How to save a life, Colson style

The man who changed my life has died.  I never met him and he would not have had the slightest idea that I existed.  But he changed my life when I was 19 and I have literally never been the same again.

His name was Chuck Colson, and he was one of President Nixon’s head henchmen.  He was nicknamed the Hatchet Man, labelled by colleagues as an evil genuis, and reported to have said he was would “walk over his own grandmother if necessary to get Nixon re-elected”.  He was jailed for his role in the Watergate scandal.  Not great raw material for a life-changing man.

The story of how Colson changed my life changed actually began with Bob Woodward and Carl Bernstein of the Washington Post.    I was a cub reporter, fascinated by the scoop to end all scoops – Watergate.  I’d watched All the President’s Men more than once.  It was, well, complex.  Despite the handy catchphrase “follow the money”, I was completely baffled.  One Christmas I watched it again and commented to my sister that I still didn’t get it.

“I’ve got a good idea,” she said.  “I know a good book about Watergate.”  Clever sister.

The book was called Born Again by Charles Colson.  It described his journey from crooked ruthless henchman to prison evangelist.

Like many men brought down from glittering height by circumstance or their own folly, Colson despaired.  But through conversations with a Christian friend, he embarked on a journey towards faith.  OK, so this might have been the political equivalent of there being no atheists in foxholes.  If his life hadn’t been disintegrating, perhaps he’d never have written down the simple question “Is there a God?” at the top of a notepad, and never have read CS Lewis’s Mere Christianity. He’d never have been confronted with his own conduct, never have experienced the powerful Hatchet Man being called to account.

As it was, his shattered life turned around. He served his time already a changed man, and devoted the rest of his long life to working with other prisoners.

What I remember most clearly about his book was the description of a God at work, here, now and powerfully.  I’d grown up on a wholesome diet of Bible stories, of Jesus doing good stuff, but all of it 2,000 years ago.   That wasn’t much use to a teenager trying to change the world in the late 20th century.

Chuck Colson’s book was the first place I read about stuff happening today.   To quote the UK’s own dear current Home Secretary Theresa May, he wasn’t making this up.  This was real stuff, intelligently told. This was truth, or it was madness.

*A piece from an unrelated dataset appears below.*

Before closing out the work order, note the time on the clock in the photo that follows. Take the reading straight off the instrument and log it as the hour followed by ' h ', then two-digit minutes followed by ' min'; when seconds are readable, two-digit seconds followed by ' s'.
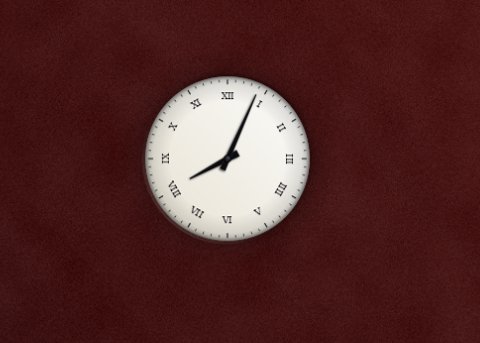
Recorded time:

I decided to find out which.

The quest for truth was what had led me into journalism in the first place.  At work they still chuckle when I raise the question of whether  the facts in a story are true facts.  OK, so I know it’s technically tautology, but many statements, plausible and neat, turn out to be only masquerading as facts.

Some truth is very hard to get at.  One man’s version of an event will be different from another’s.  Sometimes deliberately, sometimes accidentally, truth is twisted.  Truth is a tricky customer.

I became convinced that what Chuck Colson had found was an objective truth.  I finally put it to the test, prayed to know this God for myself, and to receive his Holy Spirit.  I still remember the overwhelming sense of light exploding in my head, of a life changed, of theoretical objective truth becoming a known fact, and of a theoretical God becoming a known God.  I still believe that today, and 30 years of the ebb and flow of life has not changed it.

Here there is truth: central, incontrovertible, objective, embraced by men fallen from high places like Colson and by spotty teenagers like me.  I still don’t really get the complexities of Watergate, but I’ve ended up with a much better truth.  There may be something about Mary, but there’s something much better about Jesus.